We have allocated some of your donation fund to the good work that volunteers like Mumtaz are doing. Read below to hear her story.


Since early February, 23 year old Mumtaz has been working with a group of volunteers in her working class Yangon neighborhood to provide food, cash support, and other assistance to struggling families around the city’s public hospitals and railway stations.

In her words, “Since Daw Aung San Suu Kyi was suddenly detained on 1st of February, Myanmar has no future under the junta.” She has taken whatever actions she, a young woman living on her own and struggling with a year of COVID-related unemployment, can to support the NLD and later NUG. “Our people are dying for democracy, fighting for justice, finding the better way for their kids.

“The junta shot at people with guns, funded with money made off the backs of citizens. So many citizens have now had to leave their homes to survive.” This, explained Mumtaz, includes workers at large public institutions such as hospitals and railway lines, which not only provide important services but are also vital sources of employment. Over the past month, Mumtaz and her fellow volunteers, mostly young people, have increasingly found themselves targeted.

“At first, the junta went for the CDM leaders,” many of whom have fled Yangon with their families. “Then they shot and tortured volunteers and killed them as well. They still arrest people who put themselves [forward as] CDM. Some of them are still in hiding. I am as well.”

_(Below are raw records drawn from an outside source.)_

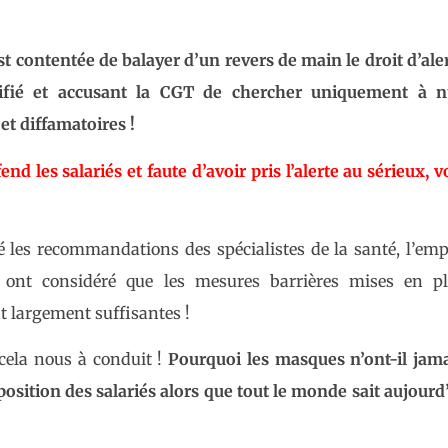
st contentée de balayer d’un revers de main le droit d’ale
ifié et accusant la CGT de chercher uniquement à n
et diffamatoires !
d les salariés et faute d’avoir pris l’alerte au sérieux, v
ré les recommandations des spécialistes de la santé, l’em
 ont considéré que les mesures barrières mises en pl
 largement suffisantes !
cela nous à conduit !
Pourquoi les masques n’ont-il jama
osition des salariés alors que tout le monde sait aujourd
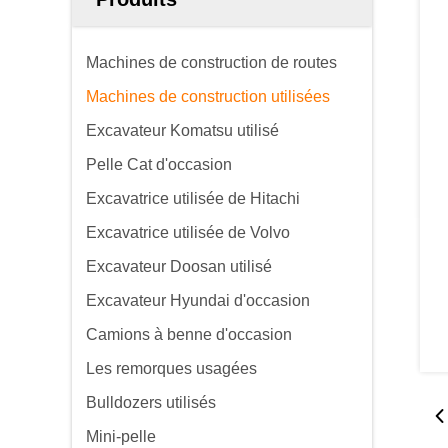
Machines de construction de routes
Machines de construction utilisées
Excavateur Komatsu utilisé
Pelle Cat d'occasion
Excavatrice utilisée de Hitachi
Excavatrice utilisée de Volvo
Excavateur Doosan utilisé
Excavateur Hyundai d'occasion
Camions à benne d'occasion
Les remorques usagées
Bulldozers utilisés
Mini-pelle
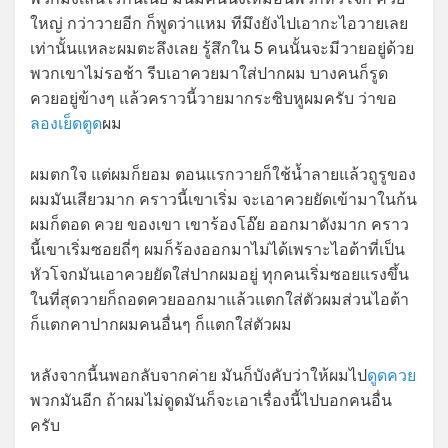
ใหญ่ กว่าวายอีก ก็พูดว่าแหม ทีมึงยังไปเอากะไอวายเลย
เท่านั้นแหละผมตะลึงเลย รู้สึกใน 5 คนนั้นจะมีวายอยู่ด้วย
พวกเขาไม่รอช้า รีบเอาควยมาใส่ปากผม บางคนก็รูด
ควยอยู่ข้างๆ แล้วคราวนี้วายมากระซิบหูผมครับ ว่าขอ
ลองเย็ดตูด
ผม
ผมตกใจ แต่ผมก็ยอม ตอนแรกวายก็ใช้น้ำลายแล้วถูรูของ
ผมมันเสียวมาก คราวนี้เขาเริ่ม จะเอาควยยัดเข้ามาในก้น
ผมก็ตอด ควย ของเขา เขาร้องโอ๊ย ออกมาดังมาก คราว
นี้เขาเริ่มซอยถี่ๆ ผมก็ร้องออกมาไม่ได้เพราะไอต้าที่เป็น
หัวโจกมันเอาควยยัดใส่ปากผมอยู่ ทุกคนเริ่มซอยแรงขึ้น
ในที่สุดวายก็ถอดควยออกมาแล้วแตกใส่ตัวผมส่วนไอต้า
ก็แตกคาปากผมคนอื่นๆ ก็แตกใส่ตัวผม
หลังจากนี้นพอกลับจากค่าย มันก็บังคับว่าให้ผมไป
ดูดควย
พวกมันอีก ถ้าผมไม่ดูดมันก็จะเอาเรื่องนี้ไปบอกคนอื่น
ครับ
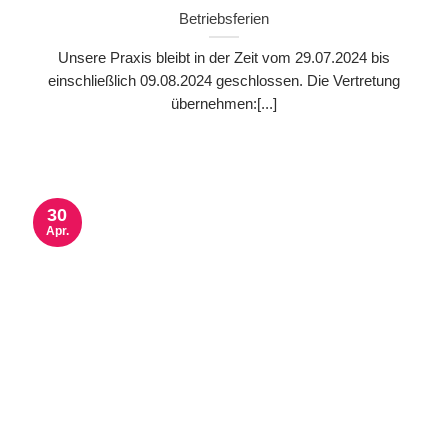
Betriebsferien
Unsere Praxis bleibt in der Zeit vom 29.07.2024 bis
einschließlich 09.08.2024 geschlossen. Die Vertretung
übernehmen:[...]
30
Apr.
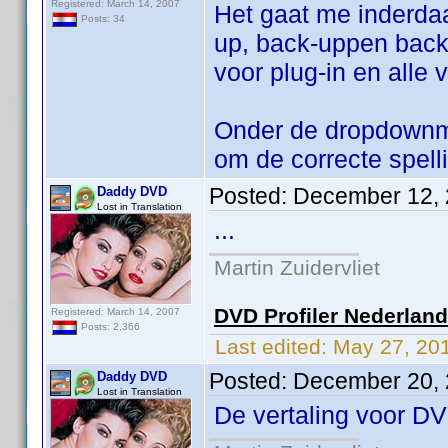
Registered: March 14, 2007
Het gaat me inderda
Posts: 34
up, back-uppen back-
voor plug-in en alle
Onder de dropdownmen
om de correcte spell
Posted:
December 12, 
Daddy DVD
Lost in Translation
...
Martin Zuidervliet
DVD Profiler Nederlan
Registered: March 14, 2007
Posts: 2,366
Last edited:
May 27, 20
Posted:
December 20, 
Daddy DVD
Lost in Translation
De vertaling voor DV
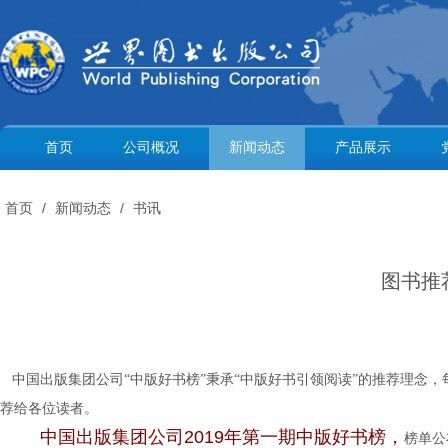
首页
公司概况
新闻动态
产品展示
首页
/
新闻动态
/
书讯
图书推
中国出版集团公司“中版好书榜”秉承“中版好书引领阅读”的推荐理念，
。
荐给各位读者
中国出版集团公司2019年第一期中版好书榜，
榜单公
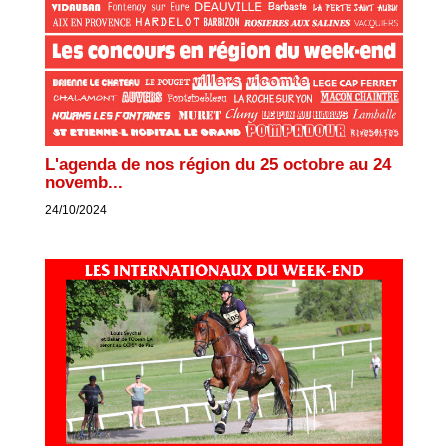
L'agenda de nos région du 25 octobre au 24
novemb...
24/10/2024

“First I stayed with a friend of mine to be safe, but I did not know I could bring them into trouble. They were coming into the houses and checking ID cards and arrest people. My friend’s parents were panic and did not what to do. I left to be safe for them. I am still hiding. I don’t want to die like that. They rape girls. They insult adults. They beat, to the man, anyone who can still fight back a little.”

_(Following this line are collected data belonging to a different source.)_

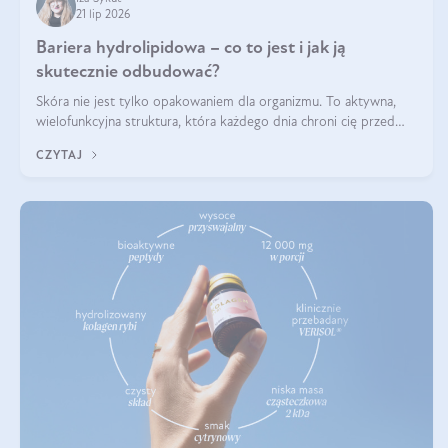
21 lip 2026
Bariera hydrolipidowa – co to jest i jak ją
skutecznie odbudować?
Skóra nie jest tylko opakowaniem dla organizmu. To aktywna,
wielofunkcyjna struktura, która każdego dnia chroni cię przed
utratą wody, wahaniami temperatury i czynnikami
CZYTAJ
środowiskowymi. Jednym z jej kluczowych elementów jest
bariera hydrolipidowa.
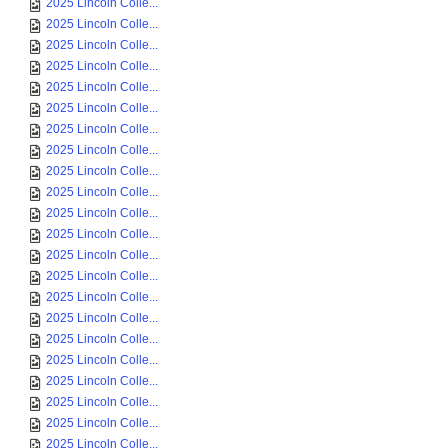
2025 Lincoln Colle...
2025 Lincoln Colle...
2025 Lincoln Colle...
2025 Lincoln Colle...
2025 Lincoln Colle...
2025 Lincoln Colle...
2025 Lincoln Colle...
2025 Lincoln Colle...
2025 Lincoln Colle...
2025 Lincoln Colle...
2025 Lincoln Colle...
2025 Lincoln Colle...
2025 Lincoln Colle...
2025 Lincoln Colle...
2025 Lincoln Colle...
2025 Lincoln Colle...
2025 Lincoln Colle...
2025 Lincoln Colle...
2025 Lincoln Colle...
2025 Lincoln Colle...
2025 Lincoln Colle...
2025 Lincoln Colle...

Before the coup, Mumtaz shared a small apartment with friends in Yangon, scrimping by on what she had saved from her secretarial job before the COVID pandemic. As a Rohingya Muslim woman, her path to this financial independence was not an easy one. “As a child, I had to do work, specifically I collected garbage to pay for school or to feed to my little brothers. I passed all the school years, all the examinations, but there have always has problems for Indian or Rohingya people.” As a “green card” (official IDs issued to Muslims from some states) holder, she was barred from entry to Yangon’s Computer Sciences University but was able to attend the  Yangon University of Foreign Languages, where she majored in Russian Language. “I went to the rector to give me a chance, at first he did not allow me but some teachers helped convince him. I felt like I was a luckiest person in the world that I became a graduated person as I wanted it.” Mumtaz used her language skills to gain employment in Yangon’s growing tourism sector, brought her sister to Yangon for studies, and eventually obtained fully naturalized Myanmar citizenship.

While many in the west have focused on the NLD, and often Daw Aung San Suu Kyi herself, in failing to protect the Rohingya, Mumtaz squarely blames the military for their problems. “Our elected leaders were the best path we had, and the path we chose for our future. The junta took that choice and now the people of Myanmar are in trouble. We need help.”